## [EXERCISE 1]
Rewrite the forum thread excerpt, starting with "From UB40's One" and going on through "rent somewhere decent.", changing "London" to "Manchester".
## [EXERCISE 2]
Echo the stored rows word for word, starting with the very first row and going on through the row with "gray trapezoid: moved 1 px left, 2 px down".

━━━ PAGE EXTRACT ━━━

I don't know, my mum left school in the late 80s, at age 16 without any qualifications, went to work in a petrol station and bought a house aged 19 with two kids by the age of 23.

I went to a redbrick uni, got a PhD, to start work on a salary of 19k with 25k debt and rent at the age of 30.

It's a fact that the world is a safer and more prosperous place than it has ever been, but there are certain things that are very uniquely hard for young people today, and my generation are statistically the first since the war to be worse off than their parents.

RiverTam · 01/02/2019 09:55

what I find odd is that popular culture has very little to say on the subject, it's all vacuous posing and me, me, me.

From UB40's One in Ten, that reached number 7 in the charts in 1981. Where are the songs like this? Why aren't the young people who say they are struggling writing songs like this? This kind of thing was all over popular culture in the 80s.

I am the one in ten
a number on a list
I am the one in ten
even though I don't exist
nobody knows me
but I'm always there
a statistical reminder
of a world that doesn't care.

marymarkle · 01/02/2019 09:55

plainspeaking I moved away to somewhere where I could afford to live somewhere that was habitable and I could afford. Call that giving up if you like, but I was never going to be able to afford to buy in London anyway, or even rent somewhere decent.

━━━ PROVIDED RECORDS ━━━

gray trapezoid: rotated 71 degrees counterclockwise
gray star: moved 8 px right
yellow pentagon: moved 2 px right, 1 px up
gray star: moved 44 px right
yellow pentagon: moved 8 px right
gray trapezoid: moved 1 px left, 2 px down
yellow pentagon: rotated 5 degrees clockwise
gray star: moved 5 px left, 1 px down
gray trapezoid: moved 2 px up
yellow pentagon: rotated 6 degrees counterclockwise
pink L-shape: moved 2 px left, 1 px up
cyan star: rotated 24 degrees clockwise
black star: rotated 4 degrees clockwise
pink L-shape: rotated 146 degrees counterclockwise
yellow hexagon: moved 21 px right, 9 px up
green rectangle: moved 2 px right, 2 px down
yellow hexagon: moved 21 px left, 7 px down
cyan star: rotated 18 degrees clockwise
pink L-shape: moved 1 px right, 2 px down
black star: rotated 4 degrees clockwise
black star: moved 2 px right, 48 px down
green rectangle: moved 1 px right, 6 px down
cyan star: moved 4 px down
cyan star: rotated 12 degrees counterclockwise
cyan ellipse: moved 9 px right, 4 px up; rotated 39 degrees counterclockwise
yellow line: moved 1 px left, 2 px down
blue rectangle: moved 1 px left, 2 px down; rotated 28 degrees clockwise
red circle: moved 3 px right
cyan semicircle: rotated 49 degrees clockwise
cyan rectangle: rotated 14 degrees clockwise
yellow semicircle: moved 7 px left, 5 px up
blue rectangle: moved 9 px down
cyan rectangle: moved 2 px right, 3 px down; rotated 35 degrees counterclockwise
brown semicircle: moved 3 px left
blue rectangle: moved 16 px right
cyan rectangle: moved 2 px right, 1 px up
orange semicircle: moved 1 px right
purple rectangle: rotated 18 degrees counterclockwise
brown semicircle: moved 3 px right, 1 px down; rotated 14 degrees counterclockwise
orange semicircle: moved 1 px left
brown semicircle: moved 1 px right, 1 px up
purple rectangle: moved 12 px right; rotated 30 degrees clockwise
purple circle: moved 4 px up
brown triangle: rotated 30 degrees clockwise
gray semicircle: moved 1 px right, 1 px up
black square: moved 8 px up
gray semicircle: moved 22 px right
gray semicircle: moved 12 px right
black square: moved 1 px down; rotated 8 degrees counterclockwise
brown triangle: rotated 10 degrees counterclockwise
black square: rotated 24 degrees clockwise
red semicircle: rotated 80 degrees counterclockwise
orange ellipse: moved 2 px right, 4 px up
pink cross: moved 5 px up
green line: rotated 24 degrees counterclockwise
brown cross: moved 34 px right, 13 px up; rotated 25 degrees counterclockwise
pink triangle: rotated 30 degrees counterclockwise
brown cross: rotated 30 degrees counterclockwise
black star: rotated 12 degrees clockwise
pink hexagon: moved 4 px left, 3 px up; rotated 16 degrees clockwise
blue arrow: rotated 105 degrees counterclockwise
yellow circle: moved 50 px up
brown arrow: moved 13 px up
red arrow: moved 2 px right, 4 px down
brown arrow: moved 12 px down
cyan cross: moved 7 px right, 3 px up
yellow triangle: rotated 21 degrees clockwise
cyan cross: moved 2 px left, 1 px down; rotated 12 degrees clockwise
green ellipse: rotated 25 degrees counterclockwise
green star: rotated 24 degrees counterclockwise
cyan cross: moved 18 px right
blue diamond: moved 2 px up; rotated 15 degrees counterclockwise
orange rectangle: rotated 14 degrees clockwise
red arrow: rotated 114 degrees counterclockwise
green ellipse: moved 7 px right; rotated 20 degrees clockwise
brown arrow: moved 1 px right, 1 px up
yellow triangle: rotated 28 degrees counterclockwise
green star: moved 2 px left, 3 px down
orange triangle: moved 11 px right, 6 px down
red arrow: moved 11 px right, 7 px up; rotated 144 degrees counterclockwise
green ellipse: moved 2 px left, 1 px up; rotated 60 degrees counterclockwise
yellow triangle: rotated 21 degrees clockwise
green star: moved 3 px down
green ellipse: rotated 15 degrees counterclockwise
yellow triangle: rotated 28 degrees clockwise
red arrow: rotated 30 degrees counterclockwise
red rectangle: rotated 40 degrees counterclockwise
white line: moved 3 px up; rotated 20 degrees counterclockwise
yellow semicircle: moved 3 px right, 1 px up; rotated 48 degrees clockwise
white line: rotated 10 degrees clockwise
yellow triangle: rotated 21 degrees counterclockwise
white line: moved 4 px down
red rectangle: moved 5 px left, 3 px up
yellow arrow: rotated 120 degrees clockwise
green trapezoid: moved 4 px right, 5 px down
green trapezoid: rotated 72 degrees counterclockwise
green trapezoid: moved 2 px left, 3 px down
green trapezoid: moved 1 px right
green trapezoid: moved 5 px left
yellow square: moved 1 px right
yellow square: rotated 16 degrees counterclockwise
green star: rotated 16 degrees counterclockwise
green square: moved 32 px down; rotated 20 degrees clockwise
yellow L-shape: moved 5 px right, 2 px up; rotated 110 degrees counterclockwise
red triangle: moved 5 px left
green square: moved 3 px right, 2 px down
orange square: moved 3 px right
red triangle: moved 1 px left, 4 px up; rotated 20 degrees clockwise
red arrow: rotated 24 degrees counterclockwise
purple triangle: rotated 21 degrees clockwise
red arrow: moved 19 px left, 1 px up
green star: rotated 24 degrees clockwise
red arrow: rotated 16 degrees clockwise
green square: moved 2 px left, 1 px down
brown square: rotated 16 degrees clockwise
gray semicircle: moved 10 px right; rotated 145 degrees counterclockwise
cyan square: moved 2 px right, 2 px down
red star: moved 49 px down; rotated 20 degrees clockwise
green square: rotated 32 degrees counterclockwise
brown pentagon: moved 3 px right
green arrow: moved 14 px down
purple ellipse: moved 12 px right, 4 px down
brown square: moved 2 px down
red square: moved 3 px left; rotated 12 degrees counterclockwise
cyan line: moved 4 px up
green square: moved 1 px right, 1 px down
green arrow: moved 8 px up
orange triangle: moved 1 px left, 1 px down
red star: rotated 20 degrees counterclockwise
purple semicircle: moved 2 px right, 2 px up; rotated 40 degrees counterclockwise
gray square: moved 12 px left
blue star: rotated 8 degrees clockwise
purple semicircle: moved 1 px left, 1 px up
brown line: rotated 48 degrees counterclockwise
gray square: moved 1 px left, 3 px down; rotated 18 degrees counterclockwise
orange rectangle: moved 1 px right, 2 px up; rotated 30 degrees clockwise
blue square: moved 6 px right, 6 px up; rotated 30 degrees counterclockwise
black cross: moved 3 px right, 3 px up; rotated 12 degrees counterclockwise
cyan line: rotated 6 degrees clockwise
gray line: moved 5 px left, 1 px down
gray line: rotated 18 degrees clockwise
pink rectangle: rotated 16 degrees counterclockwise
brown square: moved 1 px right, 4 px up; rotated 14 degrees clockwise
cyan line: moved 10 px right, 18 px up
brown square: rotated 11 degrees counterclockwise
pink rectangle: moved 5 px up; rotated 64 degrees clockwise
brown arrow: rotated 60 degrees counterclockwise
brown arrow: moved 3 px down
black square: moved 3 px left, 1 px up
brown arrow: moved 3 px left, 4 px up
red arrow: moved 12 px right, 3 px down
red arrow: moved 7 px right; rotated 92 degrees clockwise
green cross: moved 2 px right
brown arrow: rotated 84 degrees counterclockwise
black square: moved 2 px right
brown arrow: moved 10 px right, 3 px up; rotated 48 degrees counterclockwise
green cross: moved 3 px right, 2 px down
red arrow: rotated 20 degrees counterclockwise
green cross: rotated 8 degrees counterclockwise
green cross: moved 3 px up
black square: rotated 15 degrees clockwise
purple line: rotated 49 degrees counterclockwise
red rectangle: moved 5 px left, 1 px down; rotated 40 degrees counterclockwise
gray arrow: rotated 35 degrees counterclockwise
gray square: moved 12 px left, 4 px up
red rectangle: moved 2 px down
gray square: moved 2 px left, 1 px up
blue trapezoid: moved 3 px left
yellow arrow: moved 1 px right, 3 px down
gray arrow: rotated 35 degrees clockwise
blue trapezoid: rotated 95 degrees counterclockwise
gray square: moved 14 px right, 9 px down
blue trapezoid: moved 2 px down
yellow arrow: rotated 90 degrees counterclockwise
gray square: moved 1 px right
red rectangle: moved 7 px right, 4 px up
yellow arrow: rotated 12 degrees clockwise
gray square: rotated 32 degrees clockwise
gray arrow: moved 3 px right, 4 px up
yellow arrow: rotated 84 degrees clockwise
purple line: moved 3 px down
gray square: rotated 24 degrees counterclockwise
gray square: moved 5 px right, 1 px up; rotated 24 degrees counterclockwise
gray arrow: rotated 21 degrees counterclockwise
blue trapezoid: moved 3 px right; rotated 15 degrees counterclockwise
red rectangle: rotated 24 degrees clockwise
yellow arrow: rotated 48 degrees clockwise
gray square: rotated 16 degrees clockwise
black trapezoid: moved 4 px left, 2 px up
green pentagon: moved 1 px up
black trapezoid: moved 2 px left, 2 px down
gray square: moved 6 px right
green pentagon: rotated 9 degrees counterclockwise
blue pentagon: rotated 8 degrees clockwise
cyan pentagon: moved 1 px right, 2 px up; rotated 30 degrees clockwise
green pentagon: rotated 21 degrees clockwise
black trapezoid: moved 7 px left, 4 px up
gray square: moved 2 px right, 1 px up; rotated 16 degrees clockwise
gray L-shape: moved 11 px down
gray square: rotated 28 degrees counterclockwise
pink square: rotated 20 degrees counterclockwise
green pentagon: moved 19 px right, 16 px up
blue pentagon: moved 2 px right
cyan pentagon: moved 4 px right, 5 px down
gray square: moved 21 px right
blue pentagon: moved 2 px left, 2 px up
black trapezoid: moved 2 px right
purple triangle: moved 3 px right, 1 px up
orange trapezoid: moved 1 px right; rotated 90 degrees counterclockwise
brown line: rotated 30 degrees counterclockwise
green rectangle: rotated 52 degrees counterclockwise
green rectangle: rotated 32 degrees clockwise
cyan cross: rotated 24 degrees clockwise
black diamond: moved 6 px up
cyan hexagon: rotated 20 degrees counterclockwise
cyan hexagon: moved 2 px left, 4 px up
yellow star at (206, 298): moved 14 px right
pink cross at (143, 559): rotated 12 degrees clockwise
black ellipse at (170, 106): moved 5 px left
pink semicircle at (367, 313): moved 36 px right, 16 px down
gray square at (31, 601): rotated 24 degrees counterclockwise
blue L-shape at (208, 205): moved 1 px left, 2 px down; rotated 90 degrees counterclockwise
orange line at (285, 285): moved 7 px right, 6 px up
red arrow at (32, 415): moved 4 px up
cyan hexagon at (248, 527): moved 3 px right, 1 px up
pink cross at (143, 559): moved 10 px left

━━━

## [WRITTEN SOLUTION 1]
From UB40's One in Ten, that reached number 7 in the charts in 1981. Where are the songs like this? Why aren't the young people who say they are struggling writing songs like this? This kind of thing was all over popular culture in the 80s.

I am the one in ten
a number on a list
I am the one in ten
even though I don't exist
nobody knows me
but I'm always there
a statistical reminder
of a world that doesn't care.

marymarkle · 01/02/2019 09:55

plainspeaking I moved away to somewhere where I could afford to live somewhere that was habitable and I could afford. Call that giving up if you like, but I was never going to be able to afford to buy in Manchester anyway, or even rent somewhere decent.

## [WRITTEN SOLUTION 2]
gray trapezoid: rotated 71 degrees counterclockwise
gray star: moved 8 px right
yellow pentagon: moved 2 px right, 1 px up
gray star: moved 44 px right
yellow pentagon: moved 8 px right
gray trapezoid: moved 1 px left, 2 px down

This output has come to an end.